Do hotel bars need there own accounts? At one time directv has give out free HD boxes for the bar with some of the in room plans.


----------



## Stuart Sweet (Jun 19, 2006)

Yes, things need to be set up differently for bars than for guest rooms. It's because a bar is considered "public viewing" and therefore the pricing is based on the occupancy of the bar.


----------



## JoeTheDragon (Jul 21, 2008)

Stuart Sweet said:


> Yes, things need to be set up differently for bars than for guest rooms. It's because a bar is considered "public viewing" and therefore the pricing is based on the occupancy of the bar.


I have also been to hotels where the public viewing tv where just hooked up to the same system as the other TV's.


----------



## Stuart Sweet (Jun 19, 2006)

I'm not saying it doesn't happen... only that it shouldn't.


----------



## HoTat2 (Nov 16, 2005)

Say Stuart;

Briefly, is the managed DRE (or "DRE Plus") system the same as I read on it from an early installer's experience a while ago posted on the Solid Signal Blog for its discussion?

Basically;

VPN router (optional, for remote control and monitoring of system) <-----> UNIX (Linux) server (for system administration and control) <-----> ethernet switch (large enterprise type) <-----> large number of CCKs <-----> OTA/SWM Satellite diplexers (to combine DECA networking signals with SWiM satellite signals) <------> 4/8-way SWiM splitters <-----> To various hotel room receivers (H25s or HR24s).

NOTE: The SWiM satellite signals of this particular installation were provided by SWiM-32s cascaded or fed by intervening taps and amplifiers where necessary.

EDIT: Forgot to add SWIM splitters to signal flow chain and made arrows bi-directional to indicate data signals can take place either direction,


----------



## Stuart Sweet (Jun 19, 2006)

Yes, that's DRE Plus, also known as Managed DRE. The DIRECTV hardware is stock, as I said, but the IT infrastructure is all custom. It runs a very specific build of Ubuntu, the hardware is all very specific and it's configured very precisely for minimum support issues. 

With regard to the SWiM-32s, just as in any other install you can cascade one SWiM-32 off another but no more than that. The ideal system has IDF closets (intermediate closets) on every floor to keep the home runs off the SWM under 250' so the network signals don't have issues.


----------



## Laxguy (Dec 2, 2010)

Well, if I ever buy a hotel, SS is the first guy I'd e-mail!


----------



## Stuart Sweet (Jun 19, 2006)

I'm lucky enough to have gotten all the certifications required for DRE, and I'm happy to share any info I can.


----------



## Laxguy (Dec 2, 2010)

I doubt that luck had much to do with it! Congrats, too!


----------



## longrider (Apr 21, 2007)

Stuart, just out of curiosity are you required to use one of these technologies in a hotel/motel environment or in the case of a smaller property just use regular receivers and a SWM-16? (Obviously this would be with the correct service from DirecTV) I ask because a couple years ago I stayed in a small (maybe 20 room) property in Dubois, WY and they had Dish.

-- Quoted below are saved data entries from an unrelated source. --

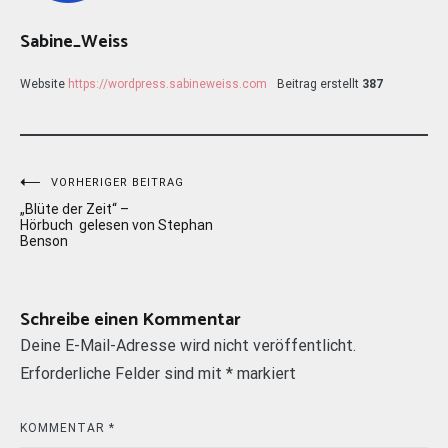
Sabine_Weiss
Website
https://wordpress.sabineweiss.com
Beitrag erstellt
387
Beitragsnavigation
VORHERIGER BEITRAG
„Blüte der Zeit“ –
Hörbuch gelesen von Stephan
Benson
Schreibe einen Kommentar
Deine E-Mail-Adresse wird nicht veröffentlicht.
Erforderliche Felder sind mit
*
markiert
KOMMENTAR
*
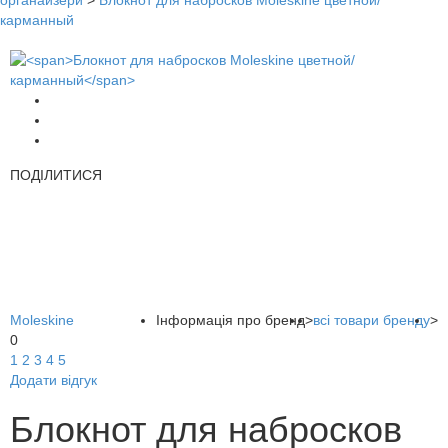
органайзери
>
Блокнот для набросков Moleskine цветной/
карманный
ПОДІЛИТИСЯ
Moleskine
Інформація про бренд
>
всі товари бренду
>
0
1
2
3
4
5
Додати відгук
Блокнот для набросков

Granted my knowledge of Dish hardware and software is limited but it looked to me just like what I would have at home including the interface


----------



## Stuart Sweet (Jun 19, 2006)

My guess -- and I don't want to point fingers -- is that hotel in Wyoming wasn't operating strictly within the rules. Until recently, DISH really hasn't done anything in the hotel industry other than sell receivers for headends, so having receivers in the room was probably something... extracurricular. 

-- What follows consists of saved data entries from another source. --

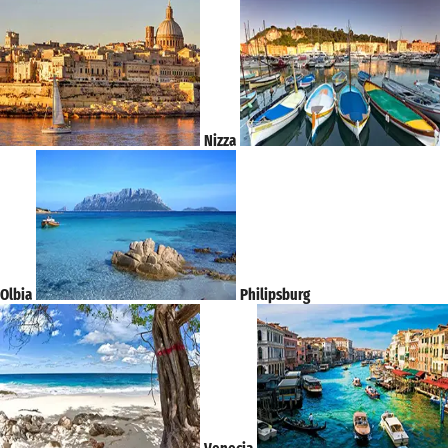
Nizza
Olbia
Philipsburg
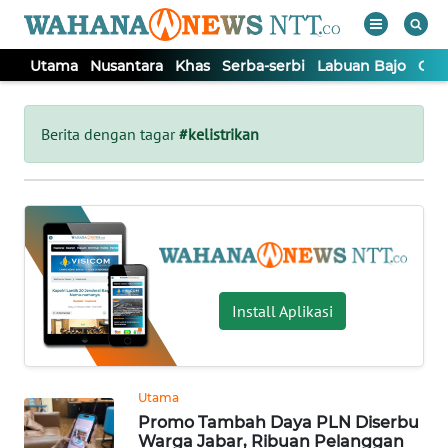
Utama
Nusantara
Khas
Serba-serbi
Labuan Bajo
Opi
WAHANA
Tutup
TV
Berita dengan tagar
#kelistrikan
UTAMA
NUSANTARA
KHAS
Install Aplikasi
SERBA-
SERBI
Utama
Promo Tambah Daya PLN Diserbu
LABUAN
Warga Jabar, Ribuan Pelanggan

In a small hotel you can use unmanaged DRE which is essentially just the same as a residential or bar system... just the SWMs you need and H25 receivers in the room with a special software load. The real difference in a hotel is the pricing, which is put together differently especially for the premium channels.


----------



## James Long (Apr 17, 2003)

Stuart Sweet said:


> My guess -- and I don't want to point fingers -- is that hotel in Wyoming wasn't operating strictly within the rules. Until recently, DISH really hasn't done anything in the hotel industry other than sell receivers for headends, so having receivers in the room was probably something... extracurricular.


DISH has had a "Q-Box" and other QAM type systems for several years. The headend is set up with a tuner for each transponder to convert that transponder to QAM. All the outputs are combined and sent on a single cable for distribution similar to a cable TV system. (That is one reason why every DISH transponder has at least one channel ... with the vacant transponders having a fake channel. Transponders with no channels confuse the commercial equipment.) The receivers are either standard receivers with a Q-Box or special QAM capable receivers.

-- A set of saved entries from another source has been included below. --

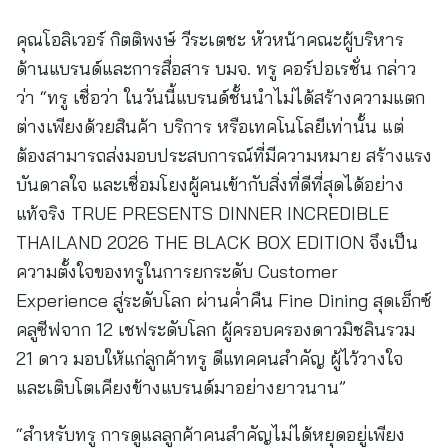
คุณโอลิเวอร์ กิตติพงษ์ วีระเตชะ หัวหน้าคณะผู้บริหาร
ด้านแบรนด์และการสื่อสาร บมจ. ทรู คอร์ปอเรชั่น กล่าว
ว่า “ทรู เชื่อว่า ในวันนี้แบรนด์ชั้นนำไม่ได้สร้างความแตก
ต่างเพียงด้วยสินค้า บริการ หรือเทคโนโลยีเท่านั้น แต่
ต้องสามารถส่งมอบประสบการณ์ที่มีความหมาย สร้างแรง
บันดาลใจ และเชื่อมโยงผู้คนเข้ากับสิ่งที่ดีที่สุดได้อย่าง
แท้จริง TRUE PRESENTS DINNER INCREDIBLE
THAILAND 2026 THE BLACK BOX EDITION จึงเป็น
ความตั้งใจของทรูในการยกระดับ Customer
Experience สู่ระดับโลก ผ่านค่ำคืน Fine Dining สุดเอ็กซ์
คลูซีฟจาก 12 เชฟระดับโลก ผู้ครอบครองดาวมิชลินรวม
21 ดาว มอบให้แก่ลูกค้าทรู ดีแทคคนสำคัญ ผู้ไว้วางใจ
และเติบโตเคียงข้างแบรนด์มาอย่างยาวนาน”
“สำหรับทรู การดูแลลูกค้าคนสำคัญไม่ได้หยุดอยู่เพียง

That isn't to say that the small hotel was not doing something outside of the rules. Just that they could have been using DISH's QAM technology which has been in use for years.


----------



## HoTat2 (Nov 16, 2005)

Stuart Sweet said:


> ... *With regard to the SWiM-32s, just as in any other install you can cascade one SWiM-32 off another but no more than that.* The ideal system has IDF closets (intermediate closets) on every floor to keep the home runs off the SWM under 250' so the network signals don't have issues.


Yeah ... the tech. specified three SWiM-32s were used in that installation, so is why I said "SWiM-32s cascaded or fed by intervening taps and amplifiers where necessary" likely as in the following example diagram from PDI Sat. of a multiple SWiM-32s which as you will note has a maximum of only two SWiM-32s in cascade at any point.


----------



## Stuart Sweet (Jun 19, 2006)

James,

I took it to mean that the poster had seen the actual UI in action, meaning that actual receivers were accessible. In a headend system, I can't imagine how the UI would be visible unless one of the receivers were in an error state. 

Of course a headend is free to use whatever video source you want (as long as you have rights to use it) but correct me if I'm wrong, DISH doesn't have a solution where guests interact with the receivers, right?


Sent from my iPhone using DBSTalk mobile app


----------



## James Long (Apr 17, 2003)

Stuart Sweet said:


> Of course a headend is free to use whatever video source you want (as long as you have rights to use it) but correct me if I'm wrong, DISH doesn't have a solution where guests interact with the receivers, right?


The Q-Box/QAM receiver system placed a receiver in the user's room. One would need to look at the setup screens to discover if their receiver was being fed from a traditional satellite switch or a headend system.

http://www.paceintl.com/solutions/hardware/QAM.asp


----------